For quite some time my studio has run a certificate system for students completing songs. For completing 10 pieces, they received a green certificate, orange for 20, silver for 30 and gold for 40. This was quite an easy achievement for the beginner students with lots of shorts songs being completed.Then some time ago, Elissa Milne wrote this about the 40-piece Challenge here. Then Tim Topham wrote about it and the Hal Leonard 40-Piece Challenge website was also launched. An article on this was also published in the Piano Teachers’ Magazine ( The Piano Teacher 40 Piece Challenge.)

40 Piece Challenge

For my beginner students there was no question of their participation in this challenge. It was very close to the system we were already using.

For my late beginner to intermediate students this presented something of a shift in thinking. My students were normally learning 15-20 pieces of repertoire each year, about a year ago after reading Elissa’s blog post, I started experimenting with these students getting them to pick up old books and easier repertoire to get them sight reading more. There have been so many benefits from doing this!

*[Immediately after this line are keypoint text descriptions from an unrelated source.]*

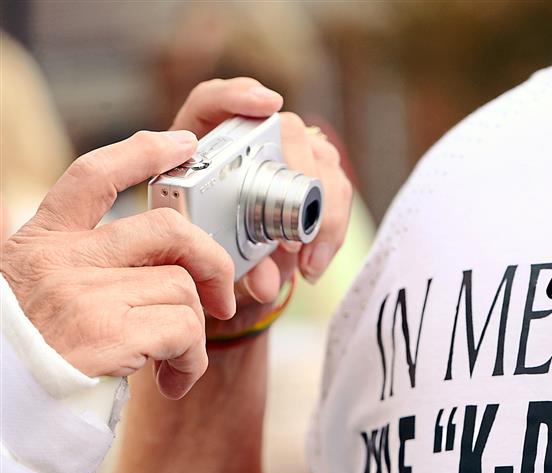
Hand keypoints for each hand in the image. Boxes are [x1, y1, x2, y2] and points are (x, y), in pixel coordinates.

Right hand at [1, 131, 235, 398]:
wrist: (6, 415)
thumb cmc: (36, 359)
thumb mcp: (42, 295)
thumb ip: (86, 265)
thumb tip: (165, 261)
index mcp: (41, 243)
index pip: (92, 176)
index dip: (141, 153)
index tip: (182, 143)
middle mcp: (59, 261)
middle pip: (167, 229)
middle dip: (211, 261)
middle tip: (221, 299)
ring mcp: (82, 295)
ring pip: (183, 289)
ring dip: (194, 333)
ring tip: (175, 361)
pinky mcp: (106, 334)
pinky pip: (185, 332)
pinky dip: (192, 361)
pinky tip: (172, 381)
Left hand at [170, 79, 353, 337]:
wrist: (223, 262)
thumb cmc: (205, 249)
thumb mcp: (212, 259)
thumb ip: (237, 269)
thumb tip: (266, 284)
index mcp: (200, 148)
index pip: (212, 102)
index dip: (239, 96)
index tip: (268, 104)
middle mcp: (248, 140)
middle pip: (289, 130)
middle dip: (303, 176)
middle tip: (297, 233)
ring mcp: (287, 153)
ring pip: (323, 158)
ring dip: (326, 211)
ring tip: (309, 260)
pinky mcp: (314, 173)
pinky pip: (337, 186)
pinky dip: (333, 226)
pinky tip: (317, 258)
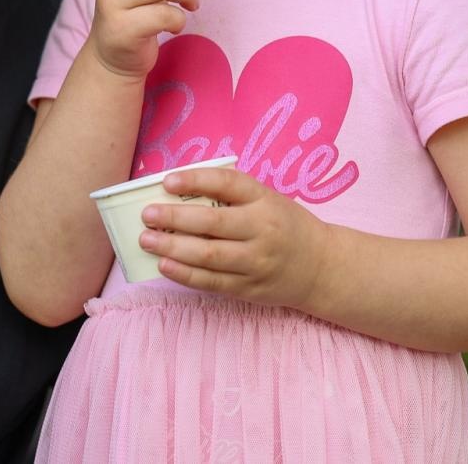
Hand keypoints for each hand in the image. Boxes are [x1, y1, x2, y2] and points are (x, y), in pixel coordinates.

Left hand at [138, 166, 332, 309]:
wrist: (321, 267)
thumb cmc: (284, 225)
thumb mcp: (268, 199)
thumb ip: (231, 196)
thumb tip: (177, 194)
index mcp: (265, 200)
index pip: (227, 184)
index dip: (195, 180)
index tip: (167, 181)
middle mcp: (262, 230)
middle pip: (212, 223)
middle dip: (173, 218)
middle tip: (147, 214)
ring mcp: (256, 262)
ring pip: (208, 255)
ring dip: (172, 248)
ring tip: (147, 240)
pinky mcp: (249, 288)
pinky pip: (211, 282)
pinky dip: (184, 274)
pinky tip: (164, 265)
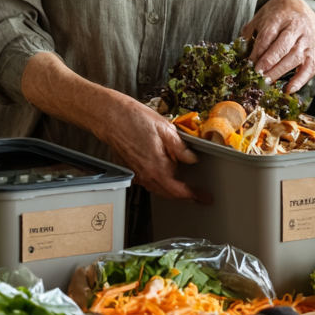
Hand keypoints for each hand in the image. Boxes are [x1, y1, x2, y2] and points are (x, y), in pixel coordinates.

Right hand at [96, 97, 210, 202]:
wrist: (110, 116)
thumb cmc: (135, 119)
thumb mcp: (166, 130)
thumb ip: (180, 148)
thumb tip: (192, 159)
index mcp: (156, 167)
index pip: (178, 191)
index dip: (194, 196)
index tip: (204, 198)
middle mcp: (144, 175)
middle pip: (168, 193)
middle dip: (184, 195)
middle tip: (198, 195)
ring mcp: (135, 174)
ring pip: (157, 188)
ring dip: (171, 189)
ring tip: (185, 186)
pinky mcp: (130, 170)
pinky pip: (148, 181)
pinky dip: (159, 181)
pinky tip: (165, 173)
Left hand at [241, 0, 314, 93]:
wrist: (302, 7)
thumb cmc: (277, 15)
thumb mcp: (261, 17)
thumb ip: (249, 34)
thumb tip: (240, 54)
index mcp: (281, 16)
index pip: (268, 35)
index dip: (258, 51)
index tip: (248, 64)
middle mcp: (297, 27)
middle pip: (283, 46)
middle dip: (269, 62)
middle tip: (257, 75)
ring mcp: (307, 40)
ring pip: (295, 57)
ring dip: (280, 72)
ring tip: (267, 83)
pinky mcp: (313, 52)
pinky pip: (310, 68)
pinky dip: (300, 81)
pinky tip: (288, 90)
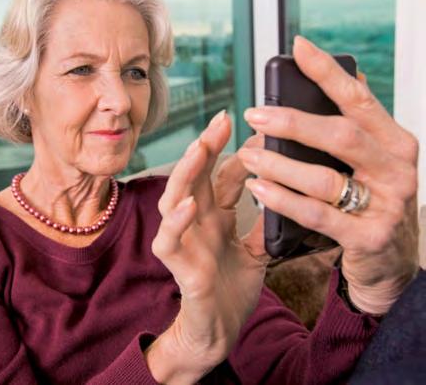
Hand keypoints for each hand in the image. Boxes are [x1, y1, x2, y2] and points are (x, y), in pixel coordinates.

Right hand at [145, 111, 266, 383]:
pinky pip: (170, 240)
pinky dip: (176, 221)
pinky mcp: (179, 267)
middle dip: (206, 146)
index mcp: (215, 216)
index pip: (222, 177)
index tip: (256, 130)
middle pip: (195, 176)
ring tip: (201, 148)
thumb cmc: (232, 288)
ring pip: (173, 198)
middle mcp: (197, 223)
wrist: (220, 330)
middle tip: (222, 120)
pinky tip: (189, 204)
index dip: (236, 153)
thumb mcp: (256, 250)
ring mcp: (185, 242)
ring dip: (186, 173)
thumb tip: (281, 192)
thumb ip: (262, 222)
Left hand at [239, 36, 418, 315]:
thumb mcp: (373, 161)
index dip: (327, 73)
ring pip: (323, 177)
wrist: (391, 260)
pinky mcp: (368, 237)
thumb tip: (346, 75)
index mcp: (395, 142)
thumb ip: (359, 125)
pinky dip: (283, 200)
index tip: (298, 48)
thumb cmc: (374, 201)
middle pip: (340, 135)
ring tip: (248, 155)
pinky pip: (316, 214)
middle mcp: (396, 169)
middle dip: (292, 122)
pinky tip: (259, 190)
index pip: (359, 99)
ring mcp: (386, 204)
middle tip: (254, 114)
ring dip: (279, 164)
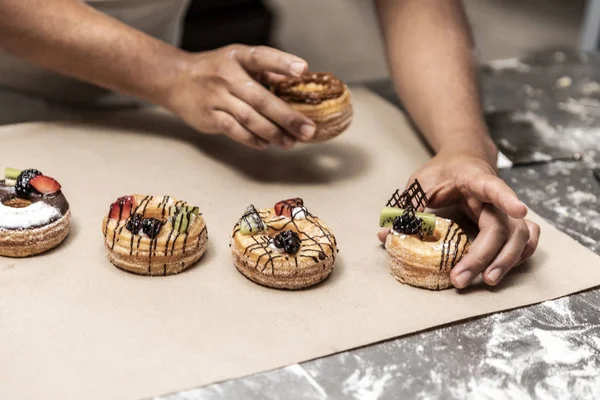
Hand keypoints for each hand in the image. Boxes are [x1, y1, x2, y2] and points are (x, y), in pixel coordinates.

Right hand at [165, 44, 316, 149]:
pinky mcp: (209, 116)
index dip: (283, 63)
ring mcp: (217, 97)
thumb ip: (266, 71)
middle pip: (261, 98)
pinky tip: (266, 144)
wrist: (176, 80)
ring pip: (249, 118)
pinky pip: (234, 130)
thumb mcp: (238, 61)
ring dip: (273, 132)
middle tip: (308, 129)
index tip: (303, 70)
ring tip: (292, 142)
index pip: (262, 57)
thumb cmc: (215, 70)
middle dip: (287, 116)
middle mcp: (227, 76)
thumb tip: (297, 84)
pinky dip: (251, 138)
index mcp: (238, 57)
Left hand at [378, 150, 540, 287]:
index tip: (519, 210)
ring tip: (486, 281)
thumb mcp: (420, 182)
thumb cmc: (442, 172)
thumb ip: (407, 206)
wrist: (463, 159)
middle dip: (482, 256)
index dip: (506, 198)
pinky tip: (504, 270)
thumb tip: (386, 236)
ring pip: (519, 236)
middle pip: (500, 226)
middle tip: (460, 278)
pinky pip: (526, 240)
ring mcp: (505, 209)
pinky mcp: (509, 221)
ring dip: (505, 261)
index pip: (493, 186)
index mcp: (474, 178)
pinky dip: (519, 256)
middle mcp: (495, 195)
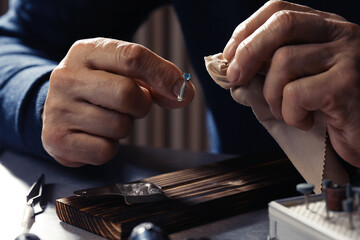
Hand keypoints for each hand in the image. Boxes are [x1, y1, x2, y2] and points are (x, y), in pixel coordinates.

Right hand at [42, 38, 193, 166]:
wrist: (59, 107)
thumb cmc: (100, 87)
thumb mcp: (124, 72)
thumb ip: (157, 79)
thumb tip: (185, 94)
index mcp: (86, 52)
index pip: (132, 57)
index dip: (162, 74)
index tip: (179, 89)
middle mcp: (66, 77)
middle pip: (127, 94)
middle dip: (141, 105)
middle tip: (132, 106)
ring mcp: (58, 109)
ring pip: (119, 126)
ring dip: (124, 127)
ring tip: (107, 118)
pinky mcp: (57, 139)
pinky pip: (105, 151)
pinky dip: (109, 147)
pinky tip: (96, 135)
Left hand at [223, 0, 359, 166]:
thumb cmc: (328, 110)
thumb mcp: (298, 83)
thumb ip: (269, 72)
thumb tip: (232, 72)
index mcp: (324, 28)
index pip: (279, 9)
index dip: (247, 30)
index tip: (229, 55)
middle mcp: (339, 34)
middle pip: (282, 24)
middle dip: (248, 52)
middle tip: (235, 78)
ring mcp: (347, 56)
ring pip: (284, 61)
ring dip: (272, 95)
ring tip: (285, 111)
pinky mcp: (348, 83)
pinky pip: (296, 93)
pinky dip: (289, 114)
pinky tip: (304, 122)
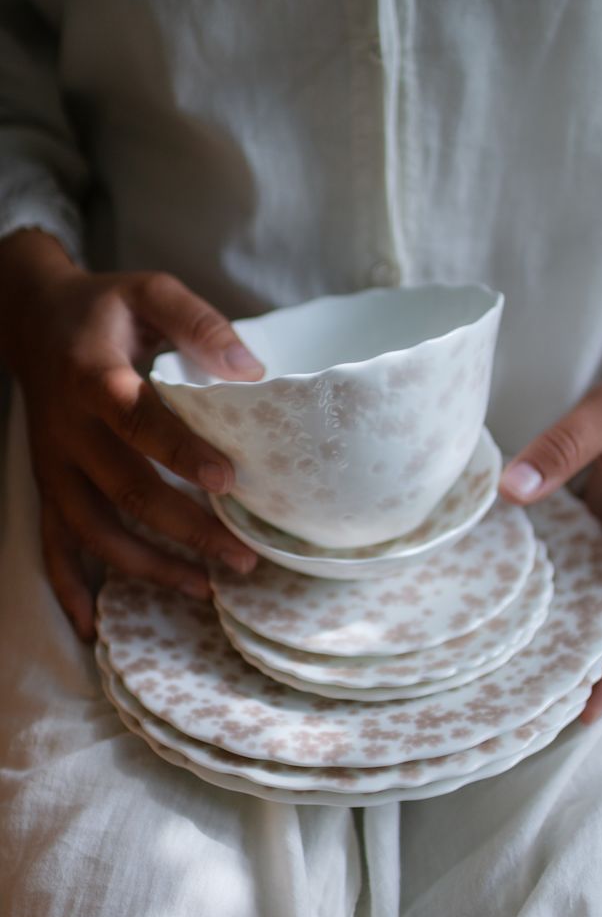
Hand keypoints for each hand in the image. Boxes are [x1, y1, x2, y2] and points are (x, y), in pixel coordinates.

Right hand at [0, 230, 264, 640]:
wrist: (32, 318)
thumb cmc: (104, 308)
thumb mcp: (149, 292)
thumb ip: (200, 323)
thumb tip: (253, 371)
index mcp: (93, 377)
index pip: (137, 419)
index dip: (180, 452)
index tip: (228, 482)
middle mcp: (68, 429)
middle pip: (125, 489)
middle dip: (186, 529)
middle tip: (243, 556)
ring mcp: (54, 465)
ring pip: (95, 529)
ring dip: (148, 566)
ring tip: (205, 588)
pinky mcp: (50, 485)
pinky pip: (52, 544)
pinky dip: (69, 588)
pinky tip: (92, 625)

  • Students have enjoyed being able to go back to books they once thought were ‘hard’ and quickly pick up the new ‘easy’ piece.
  • Having quick-wins is motivational for students.
  • At the end of the year they have read SO MUCH MORE MUSIC!! their sight-reading improves, their attention to detail improves and their enjoyment is increased. Just like children bringing readers home from school each day, fluency with music reading needs to develop in a similar fashion. A regularly practised skill.
  • You (the teacher) can allocate a quick-win piece that works on a specific technique to get them focusing on strengthening a particular element.
  • At particular times of the year you might like to include repertoire such as Christmas Carols, Halloween pieces and other seasonal favourites. In my studio, we don’t usually spend too long on these types of pieces. They are just around for a few weeks, but students love to play them!! This way they can add the pieces to their “Playing-bank” all whilst having plenty of time for other materials.

So far this year, one of my 5th Grade Classical AMEB students has learnt their 6 required pieces for the AMEB exam. In addition to this, they have studied a further 6 grade level songs, 10 or so grade 3-4 songs and many many songs under 2nd grade level (well in excess of 20 more songs). It is not unusual for me to pick out an easy book from my collection and get her to read through and play some easy pieces at lesson when we highlight sight reading.

Not all students are like this. I also have another student who would be pushing it to learn thoroughly to performance standard 4 songs at grade level for the year. We focus very strongly on the mid to easy pieces. This has really helped build her confidence with note reading and overall enjoyment of playing. She would probably play 25-30 total songs for the year.

Much of this challenge has depended on what I as the teacher deem as ‘finished’. For a student to complete a song in the easy/medium category (at their level) I required them to be able to play the piece to me in what I would consider a run-through state. The piece needs to be played in its entirety, rhythm even and steady, at tempo,  inclusion of articulation, makings, pedal and dynamics and most importantly being played musically. I’m not a stickler for each and every detail. For their grade-level songs, the end result is normally a polished performance ready piece. This is unless the piece (after some time and effort) just isn’t working for the student. In which case we finish it whenever we can.

Several weeks ago Elissa Milne made a comment in a Piano Teachers’ forum about changing her way of approach and adding students’ songs to their list when they start the piece rather than after they finish. I think for me, this is the final piece of the jigsaw puzzle. The positive reinforcement is given as the choice to learn new material is made. If they don’t complete the piece then it gets taken off the list, giving the feeling of loss to the incomplete song, rather than it just being forgotten about. Students see the progress of their Challenge list grow quickly and are eager to add to it.

So this is my new experiment in the studio, and it seems to be working. Funny how little tweaks to things we already do can create a better learning opportunity for our students!